ACLA (2016) –The City in the Life Narratives of the Global South

Publié le par Marie Minger (Source : Rania Said)

American Comparative Literature Association (ACLA) 2016, Harvard University

The City in the Life Narratives of the Global South

 

In Speech Genres and Other Late Essays, Mikhail Bakhtin insists on the “sharp and categorical boundary line between the actual world of representation and the world represented in the work of art.” Yet in no genre is this line more regularly blurred than the many forms that can be loosely grouped together under the label of autobiography. While all literary texts contain within them some ideological engagement with reality, the particular tensions that define many of the urban centers of the Global South often move this relationship to the forefront of the narrative. As such, this seminar will consider the overlap between the way intellectuals, activists, and the dispossessed textually represent themselves and the urban spaces they inhabit, places generally caught between postcoloniality, globalization, and nationalism. This seminar is inspired by the cities of the Arabic speaking world, however, these cities’ histories of colonization, struggles with tradition and modernity/religious faith and secularism, recent political upheavals, and peripheral status within the global economic system mean that they share much in common with cities in other regions challenged by the same issues.

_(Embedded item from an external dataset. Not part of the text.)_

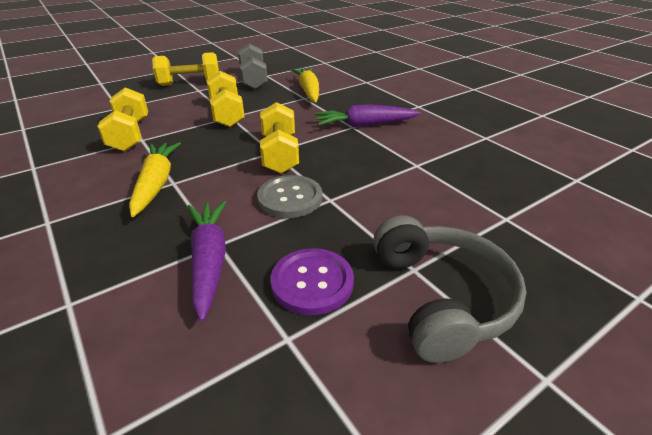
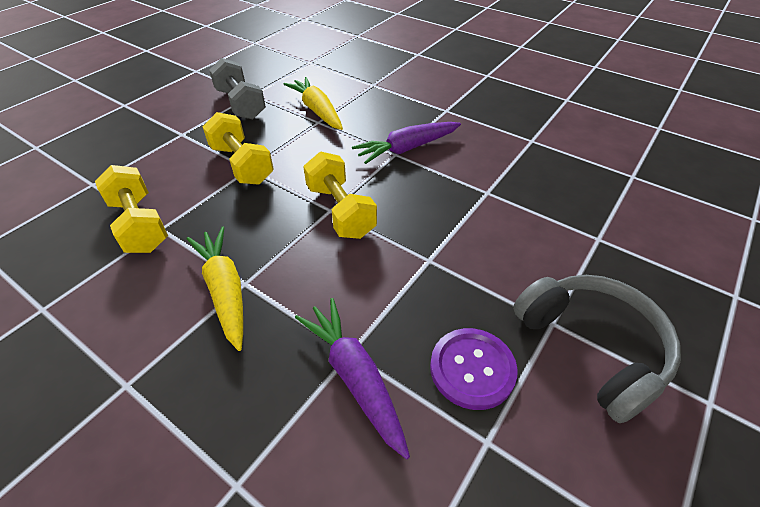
camera: 20 degrees left, 10 degrees up
(190, 83) = (162, 125): yellow dumbbell -> none
(290, 198) = (388, 269): grey button -> none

We therefore welcome papers that either address the urban autobiographies, memoirs, and testimonies of the MENA region or those of other regions with comparable thematic concerns.  

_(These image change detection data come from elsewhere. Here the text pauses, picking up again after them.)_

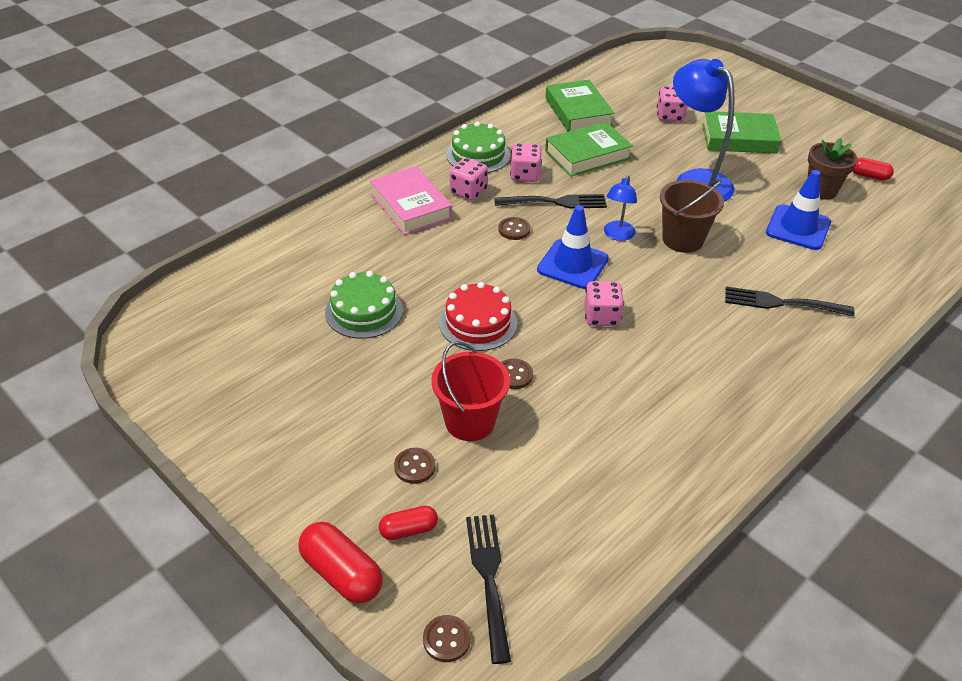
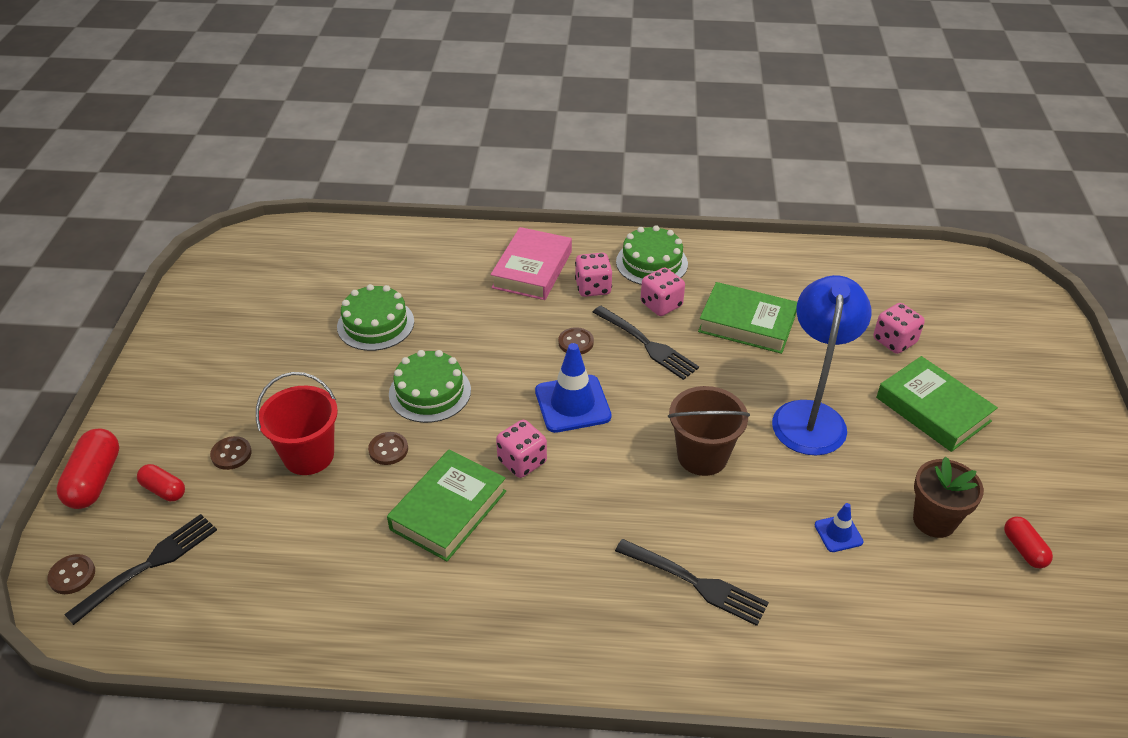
camera: 50 degrees right, 0 degrees up
(478, 323) = (430, 392): red cake -> green cake
(578, 112) = (806, 281): green book -> green book (448, 510)
(617, 235) = (651, 409): blue lamp -> none
(783, 303) = (694, 582): black fork -> black fork turned 150 degrees clockwise
(798, 228) = (838, 533): blue traffic cone -> blue traffic cone, size x0.52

Papers may address but are not limited to the following:


-Do the writers of the Global South, especially of Arab-majority cities, challenge or embrace what Yasser Elsheshtawy calls “the narrative of loss” imposed on them by the Orientalist or the postcolonial gaze? 

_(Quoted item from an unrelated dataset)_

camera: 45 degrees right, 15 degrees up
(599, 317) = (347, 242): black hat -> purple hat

-How do these writers construct the image of their cities in relation to their surrounding suburbs, rural areas, and/or global capitals?


- In what ways might the contradictions that characterize the capitalist city affect narrative form and/or the tropes the writer utilizes to write his or her experience? 

- Does the writer link their life narratives to dystopian or utopian rhetoric as a mode of political or social critique? 

-In what ways might the city’s architecture intersect with the autobiographical text, from the gleaming high rises of a city like Dubai to the more organic structures of a city’s older neighborhoods to the gated communities that have become prevalent in many cities? 

-How might space be gendered in these narratives? How do women writers map their cities? How is masculinity mapped in the urban space?


-How is class figured? Is there a particular relationship between a city-dwelling, bourgeois life style and autobiographical writing? 


-What are the affective registers drawn upon by the writer to express the specificities of his or her subject position?

Papers on the life narratives of women writers are encouraged.